◆ Problem statement: Copy each line of the data that has "каждый" in it.

◆ Dataset excerpts:
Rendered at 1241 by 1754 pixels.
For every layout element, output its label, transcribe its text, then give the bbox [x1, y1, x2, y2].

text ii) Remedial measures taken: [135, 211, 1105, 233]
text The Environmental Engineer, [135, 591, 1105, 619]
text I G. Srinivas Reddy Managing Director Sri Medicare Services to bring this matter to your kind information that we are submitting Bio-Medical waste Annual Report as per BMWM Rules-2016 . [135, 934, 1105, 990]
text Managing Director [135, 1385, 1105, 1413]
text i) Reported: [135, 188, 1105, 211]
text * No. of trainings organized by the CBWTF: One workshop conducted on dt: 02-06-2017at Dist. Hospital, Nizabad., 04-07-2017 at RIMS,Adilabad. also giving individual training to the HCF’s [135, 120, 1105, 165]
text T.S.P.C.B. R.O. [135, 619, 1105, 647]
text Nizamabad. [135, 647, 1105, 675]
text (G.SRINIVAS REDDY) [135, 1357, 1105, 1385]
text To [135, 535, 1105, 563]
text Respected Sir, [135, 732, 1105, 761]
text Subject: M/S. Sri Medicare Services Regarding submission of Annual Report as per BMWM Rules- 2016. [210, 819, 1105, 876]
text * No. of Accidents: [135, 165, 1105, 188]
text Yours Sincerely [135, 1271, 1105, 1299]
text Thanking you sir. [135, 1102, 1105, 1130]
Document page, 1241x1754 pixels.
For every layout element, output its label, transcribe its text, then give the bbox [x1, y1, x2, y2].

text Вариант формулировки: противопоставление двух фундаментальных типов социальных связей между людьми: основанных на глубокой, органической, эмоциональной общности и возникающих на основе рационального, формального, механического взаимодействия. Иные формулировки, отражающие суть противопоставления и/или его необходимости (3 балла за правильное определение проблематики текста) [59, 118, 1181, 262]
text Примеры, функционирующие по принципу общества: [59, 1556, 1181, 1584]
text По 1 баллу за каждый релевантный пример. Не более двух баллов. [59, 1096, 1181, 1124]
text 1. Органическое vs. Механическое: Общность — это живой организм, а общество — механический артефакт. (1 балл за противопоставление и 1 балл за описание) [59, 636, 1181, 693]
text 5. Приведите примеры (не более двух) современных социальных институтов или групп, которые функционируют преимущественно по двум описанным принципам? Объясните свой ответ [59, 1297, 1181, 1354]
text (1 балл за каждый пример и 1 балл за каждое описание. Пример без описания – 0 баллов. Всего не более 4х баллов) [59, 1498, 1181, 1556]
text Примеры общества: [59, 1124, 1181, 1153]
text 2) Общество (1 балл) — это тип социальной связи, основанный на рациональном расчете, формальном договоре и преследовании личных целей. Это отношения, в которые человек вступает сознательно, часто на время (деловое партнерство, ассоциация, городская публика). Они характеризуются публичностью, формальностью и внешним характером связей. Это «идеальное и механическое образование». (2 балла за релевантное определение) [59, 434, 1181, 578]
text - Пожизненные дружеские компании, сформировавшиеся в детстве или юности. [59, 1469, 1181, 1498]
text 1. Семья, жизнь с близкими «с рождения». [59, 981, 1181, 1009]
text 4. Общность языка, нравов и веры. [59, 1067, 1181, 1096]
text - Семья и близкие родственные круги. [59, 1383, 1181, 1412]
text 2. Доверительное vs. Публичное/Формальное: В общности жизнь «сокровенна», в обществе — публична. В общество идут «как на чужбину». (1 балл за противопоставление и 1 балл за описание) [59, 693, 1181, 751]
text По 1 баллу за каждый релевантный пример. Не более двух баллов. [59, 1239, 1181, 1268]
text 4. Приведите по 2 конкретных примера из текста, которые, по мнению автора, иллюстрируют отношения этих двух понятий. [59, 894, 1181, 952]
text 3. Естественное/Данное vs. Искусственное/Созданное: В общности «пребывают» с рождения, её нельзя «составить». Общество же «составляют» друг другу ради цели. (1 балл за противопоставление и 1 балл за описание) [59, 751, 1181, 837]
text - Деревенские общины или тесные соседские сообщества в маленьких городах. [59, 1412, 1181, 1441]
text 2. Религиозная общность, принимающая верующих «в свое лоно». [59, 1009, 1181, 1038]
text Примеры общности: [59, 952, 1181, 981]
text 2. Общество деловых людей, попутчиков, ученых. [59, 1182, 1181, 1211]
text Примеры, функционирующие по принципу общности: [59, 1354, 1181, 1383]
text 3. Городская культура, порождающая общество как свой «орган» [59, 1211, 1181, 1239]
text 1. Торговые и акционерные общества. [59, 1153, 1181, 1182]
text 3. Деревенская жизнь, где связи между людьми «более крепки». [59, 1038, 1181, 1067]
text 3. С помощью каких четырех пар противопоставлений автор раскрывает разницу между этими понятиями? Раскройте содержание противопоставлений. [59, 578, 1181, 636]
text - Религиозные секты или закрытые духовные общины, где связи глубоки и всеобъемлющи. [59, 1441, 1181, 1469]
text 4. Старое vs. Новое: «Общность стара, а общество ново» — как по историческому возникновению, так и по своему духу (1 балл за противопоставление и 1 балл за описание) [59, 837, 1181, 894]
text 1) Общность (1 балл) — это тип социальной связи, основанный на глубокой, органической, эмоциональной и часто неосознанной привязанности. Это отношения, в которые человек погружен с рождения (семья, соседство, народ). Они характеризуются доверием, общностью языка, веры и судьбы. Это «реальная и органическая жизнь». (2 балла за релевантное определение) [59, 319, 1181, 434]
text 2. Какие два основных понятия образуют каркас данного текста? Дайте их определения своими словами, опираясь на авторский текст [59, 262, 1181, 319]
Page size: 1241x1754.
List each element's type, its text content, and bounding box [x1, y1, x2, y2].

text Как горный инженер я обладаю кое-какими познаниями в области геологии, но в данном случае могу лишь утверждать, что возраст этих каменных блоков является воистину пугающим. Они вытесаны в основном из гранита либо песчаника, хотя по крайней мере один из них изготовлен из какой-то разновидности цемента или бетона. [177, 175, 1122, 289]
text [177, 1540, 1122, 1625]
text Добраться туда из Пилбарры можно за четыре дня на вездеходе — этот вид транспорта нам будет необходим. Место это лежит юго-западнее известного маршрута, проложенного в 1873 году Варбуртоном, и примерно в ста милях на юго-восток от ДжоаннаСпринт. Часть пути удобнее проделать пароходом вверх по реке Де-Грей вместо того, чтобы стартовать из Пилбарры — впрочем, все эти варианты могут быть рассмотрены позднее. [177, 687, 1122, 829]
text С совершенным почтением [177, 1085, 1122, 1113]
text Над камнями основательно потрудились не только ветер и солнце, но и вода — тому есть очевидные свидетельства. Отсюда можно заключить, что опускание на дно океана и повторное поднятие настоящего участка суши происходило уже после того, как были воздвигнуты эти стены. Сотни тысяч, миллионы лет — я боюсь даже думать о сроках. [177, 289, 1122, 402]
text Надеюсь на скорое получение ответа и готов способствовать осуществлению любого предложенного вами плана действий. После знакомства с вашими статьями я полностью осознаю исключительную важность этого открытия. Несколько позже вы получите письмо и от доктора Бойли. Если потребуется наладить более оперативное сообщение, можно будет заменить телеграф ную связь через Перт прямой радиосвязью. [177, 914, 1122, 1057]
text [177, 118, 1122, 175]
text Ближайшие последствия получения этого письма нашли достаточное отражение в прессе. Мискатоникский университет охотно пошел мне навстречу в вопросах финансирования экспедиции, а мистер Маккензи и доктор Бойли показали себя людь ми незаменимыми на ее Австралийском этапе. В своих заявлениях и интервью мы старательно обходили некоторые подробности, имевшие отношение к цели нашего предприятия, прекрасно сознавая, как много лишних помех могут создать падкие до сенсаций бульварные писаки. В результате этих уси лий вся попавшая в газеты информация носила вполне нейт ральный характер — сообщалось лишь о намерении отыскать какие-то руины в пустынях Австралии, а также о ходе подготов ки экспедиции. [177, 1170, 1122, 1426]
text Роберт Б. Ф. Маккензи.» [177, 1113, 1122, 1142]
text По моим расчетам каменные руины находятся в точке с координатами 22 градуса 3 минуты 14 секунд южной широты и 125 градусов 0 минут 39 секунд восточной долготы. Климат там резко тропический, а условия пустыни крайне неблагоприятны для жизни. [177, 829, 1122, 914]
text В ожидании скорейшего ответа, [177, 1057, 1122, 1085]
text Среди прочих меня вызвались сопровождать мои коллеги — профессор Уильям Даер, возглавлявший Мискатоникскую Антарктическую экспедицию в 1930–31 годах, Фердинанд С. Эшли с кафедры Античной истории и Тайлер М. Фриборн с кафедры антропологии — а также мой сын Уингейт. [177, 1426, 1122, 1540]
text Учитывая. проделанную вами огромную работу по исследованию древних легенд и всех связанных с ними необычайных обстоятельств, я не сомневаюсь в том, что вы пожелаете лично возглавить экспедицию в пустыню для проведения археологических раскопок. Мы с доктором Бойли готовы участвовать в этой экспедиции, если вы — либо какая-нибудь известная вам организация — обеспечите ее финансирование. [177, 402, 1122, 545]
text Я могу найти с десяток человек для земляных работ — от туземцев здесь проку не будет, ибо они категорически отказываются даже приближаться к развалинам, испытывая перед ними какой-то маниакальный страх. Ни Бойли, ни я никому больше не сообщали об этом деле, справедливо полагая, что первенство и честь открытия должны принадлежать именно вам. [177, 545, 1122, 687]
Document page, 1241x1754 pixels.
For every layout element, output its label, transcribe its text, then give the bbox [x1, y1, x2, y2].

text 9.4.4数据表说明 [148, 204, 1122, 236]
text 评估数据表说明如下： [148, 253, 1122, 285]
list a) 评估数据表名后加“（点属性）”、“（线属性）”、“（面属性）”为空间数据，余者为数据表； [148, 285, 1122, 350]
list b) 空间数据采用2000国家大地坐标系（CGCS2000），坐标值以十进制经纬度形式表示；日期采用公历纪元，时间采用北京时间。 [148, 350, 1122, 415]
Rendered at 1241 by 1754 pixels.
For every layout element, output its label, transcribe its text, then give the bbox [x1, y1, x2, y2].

◆ Result of this task:
text По 1 баллу за каждый релевантный пример. Не более двух баллов. [59, 1096, 1181, 1124]
text (1 балл за каждый пример и 1 балл за каждое описание. Пример без описания – 0 баллов. Всего не более 4х баллов) [59, 1498, 1181, 1556]
text По 1 баллу за каждый релевантный пример. Не более двух баллов. [59, 1239, 1181, 1268]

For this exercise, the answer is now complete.